**Data provided**.
..............................

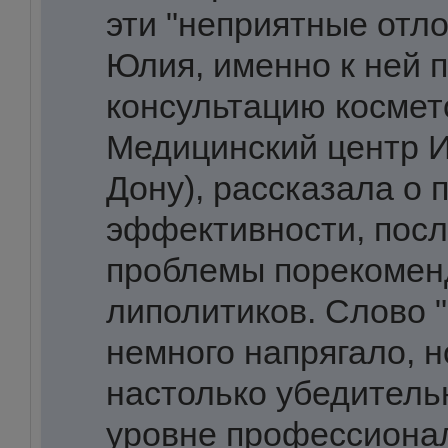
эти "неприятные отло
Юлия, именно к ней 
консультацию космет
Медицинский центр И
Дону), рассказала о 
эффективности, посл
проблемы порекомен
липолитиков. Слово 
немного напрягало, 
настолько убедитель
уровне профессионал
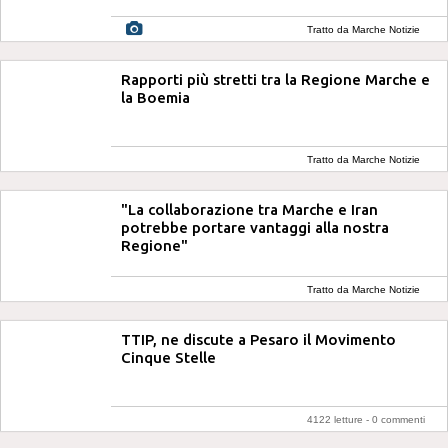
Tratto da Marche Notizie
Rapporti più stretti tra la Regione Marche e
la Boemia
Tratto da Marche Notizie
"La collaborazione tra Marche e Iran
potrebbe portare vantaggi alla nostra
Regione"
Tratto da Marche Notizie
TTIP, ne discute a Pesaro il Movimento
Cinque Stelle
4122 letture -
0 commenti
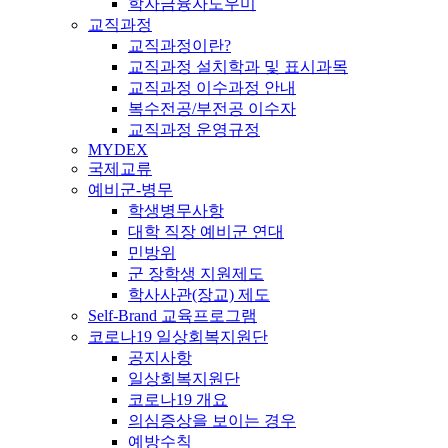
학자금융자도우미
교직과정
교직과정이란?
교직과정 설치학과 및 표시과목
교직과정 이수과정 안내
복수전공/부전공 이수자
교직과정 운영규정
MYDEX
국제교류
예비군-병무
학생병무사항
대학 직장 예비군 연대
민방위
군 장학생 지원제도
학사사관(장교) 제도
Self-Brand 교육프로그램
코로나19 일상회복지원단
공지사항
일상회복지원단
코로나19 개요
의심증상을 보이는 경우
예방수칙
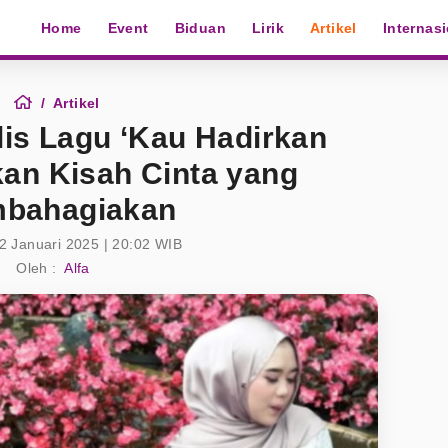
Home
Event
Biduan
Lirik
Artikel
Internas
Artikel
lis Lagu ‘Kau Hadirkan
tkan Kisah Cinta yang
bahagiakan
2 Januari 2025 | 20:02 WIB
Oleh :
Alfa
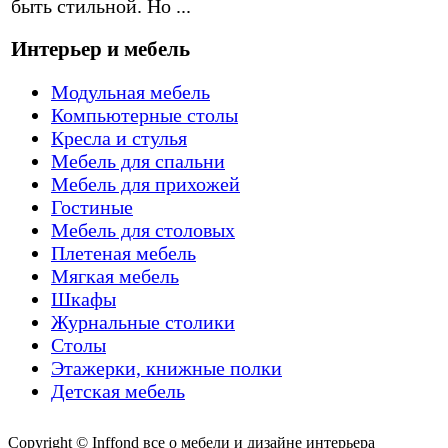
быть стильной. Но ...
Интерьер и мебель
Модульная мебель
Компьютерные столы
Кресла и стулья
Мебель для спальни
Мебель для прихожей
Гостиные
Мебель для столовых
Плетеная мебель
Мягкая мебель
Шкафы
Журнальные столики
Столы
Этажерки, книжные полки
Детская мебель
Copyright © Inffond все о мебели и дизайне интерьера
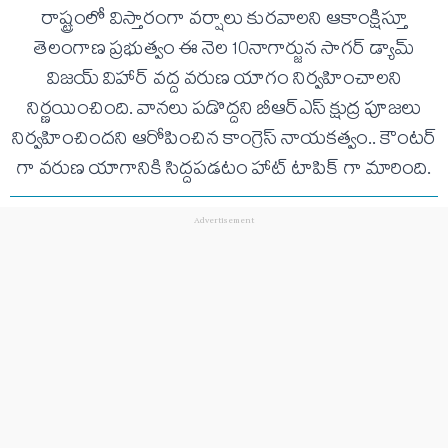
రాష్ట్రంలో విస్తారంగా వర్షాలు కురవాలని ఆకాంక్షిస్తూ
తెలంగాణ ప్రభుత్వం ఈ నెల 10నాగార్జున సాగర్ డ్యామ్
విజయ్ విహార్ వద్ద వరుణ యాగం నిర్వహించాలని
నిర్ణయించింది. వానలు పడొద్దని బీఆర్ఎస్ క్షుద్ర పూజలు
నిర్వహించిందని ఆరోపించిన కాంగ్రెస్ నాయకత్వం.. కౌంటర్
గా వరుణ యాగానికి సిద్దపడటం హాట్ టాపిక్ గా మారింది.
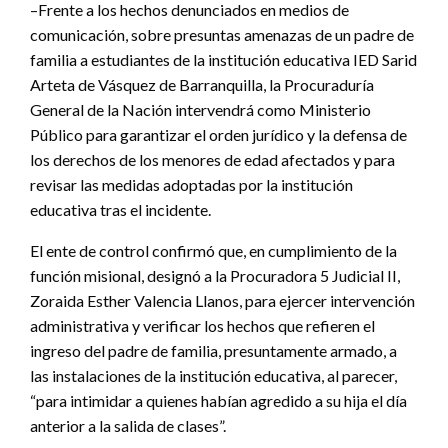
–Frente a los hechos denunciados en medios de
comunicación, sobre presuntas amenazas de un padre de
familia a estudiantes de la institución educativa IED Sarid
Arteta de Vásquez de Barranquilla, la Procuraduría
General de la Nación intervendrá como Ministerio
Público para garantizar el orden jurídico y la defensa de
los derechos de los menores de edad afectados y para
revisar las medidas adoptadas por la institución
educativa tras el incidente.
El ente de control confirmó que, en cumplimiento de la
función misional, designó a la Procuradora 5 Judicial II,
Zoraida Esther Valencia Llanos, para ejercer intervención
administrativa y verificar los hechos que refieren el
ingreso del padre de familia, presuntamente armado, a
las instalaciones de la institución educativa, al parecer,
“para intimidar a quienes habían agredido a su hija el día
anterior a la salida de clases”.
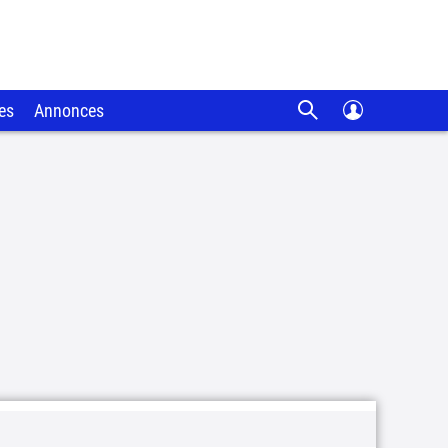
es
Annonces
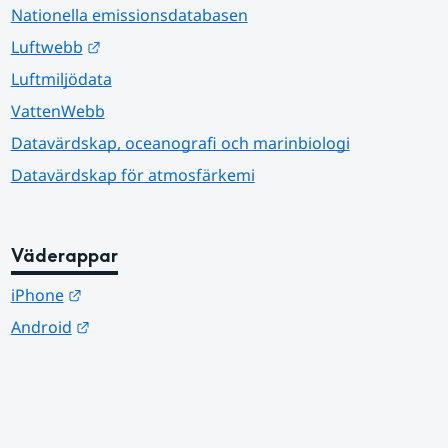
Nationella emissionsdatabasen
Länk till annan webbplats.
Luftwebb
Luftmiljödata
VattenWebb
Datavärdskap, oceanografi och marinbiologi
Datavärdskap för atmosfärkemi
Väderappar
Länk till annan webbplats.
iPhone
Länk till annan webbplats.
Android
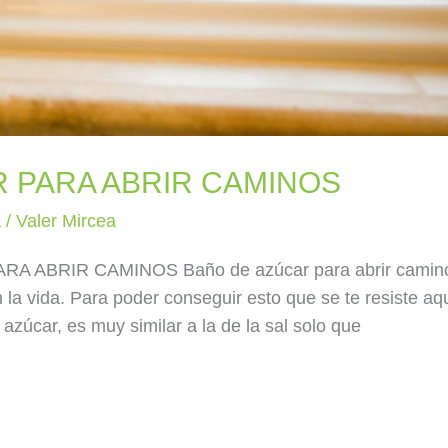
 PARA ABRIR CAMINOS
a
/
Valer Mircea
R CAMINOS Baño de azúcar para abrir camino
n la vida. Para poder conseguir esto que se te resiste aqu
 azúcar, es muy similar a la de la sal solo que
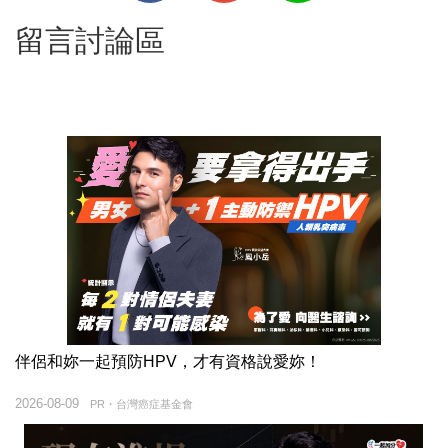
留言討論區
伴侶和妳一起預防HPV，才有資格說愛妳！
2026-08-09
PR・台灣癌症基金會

..............................

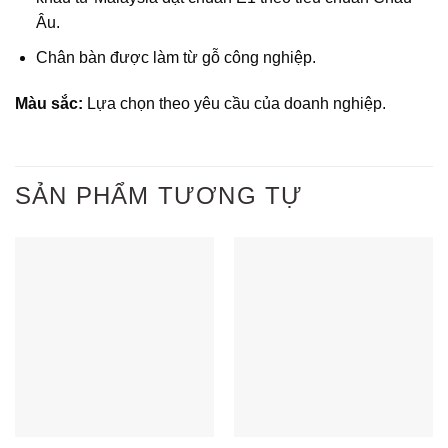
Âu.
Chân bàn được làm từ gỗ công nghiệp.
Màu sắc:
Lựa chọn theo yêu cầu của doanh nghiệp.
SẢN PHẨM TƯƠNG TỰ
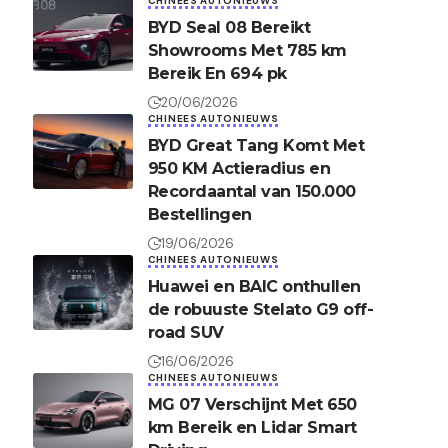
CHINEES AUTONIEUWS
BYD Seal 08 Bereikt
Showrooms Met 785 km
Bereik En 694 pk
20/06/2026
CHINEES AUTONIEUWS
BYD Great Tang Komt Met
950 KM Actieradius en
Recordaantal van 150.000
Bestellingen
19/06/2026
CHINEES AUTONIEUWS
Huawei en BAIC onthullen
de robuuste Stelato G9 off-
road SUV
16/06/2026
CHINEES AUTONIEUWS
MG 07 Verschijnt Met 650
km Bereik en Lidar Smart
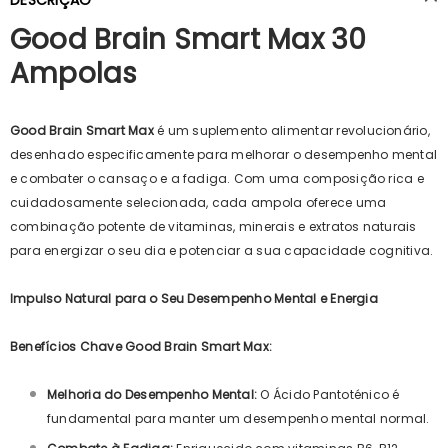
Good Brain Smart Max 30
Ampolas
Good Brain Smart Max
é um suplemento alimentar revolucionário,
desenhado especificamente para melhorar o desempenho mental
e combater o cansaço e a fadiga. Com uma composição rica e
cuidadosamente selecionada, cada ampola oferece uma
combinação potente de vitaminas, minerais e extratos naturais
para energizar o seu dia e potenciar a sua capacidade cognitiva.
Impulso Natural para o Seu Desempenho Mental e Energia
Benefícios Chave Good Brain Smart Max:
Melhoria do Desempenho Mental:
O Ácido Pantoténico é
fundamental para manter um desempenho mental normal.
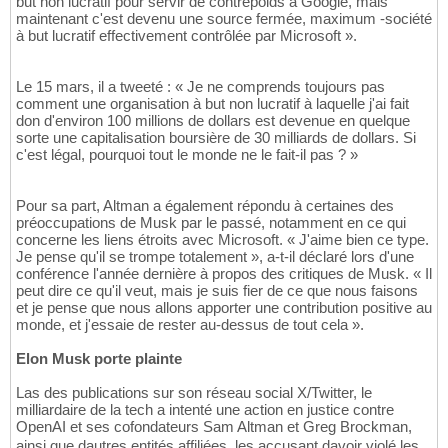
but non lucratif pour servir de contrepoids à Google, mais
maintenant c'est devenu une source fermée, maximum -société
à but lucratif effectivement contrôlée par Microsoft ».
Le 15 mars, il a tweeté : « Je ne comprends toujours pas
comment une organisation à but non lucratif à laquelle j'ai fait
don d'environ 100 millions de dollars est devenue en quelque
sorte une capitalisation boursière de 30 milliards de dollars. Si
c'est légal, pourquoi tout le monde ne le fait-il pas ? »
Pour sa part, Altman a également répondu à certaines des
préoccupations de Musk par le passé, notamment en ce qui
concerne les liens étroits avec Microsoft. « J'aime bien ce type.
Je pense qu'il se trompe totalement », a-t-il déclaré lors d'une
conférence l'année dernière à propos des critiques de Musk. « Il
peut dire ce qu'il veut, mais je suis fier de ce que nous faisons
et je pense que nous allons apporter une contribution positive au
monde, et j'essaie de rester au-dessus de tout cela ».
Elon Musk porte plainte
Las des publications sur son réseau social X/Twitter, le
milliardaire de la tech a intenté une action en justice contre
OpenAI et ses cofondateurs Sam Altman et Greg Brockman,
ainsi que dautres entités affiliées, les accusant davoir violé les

..............................

**What to produce**. Counting only lines that contain "hechos", what is the total for the entries above? Give the number alone.

**Solution for this task**. 2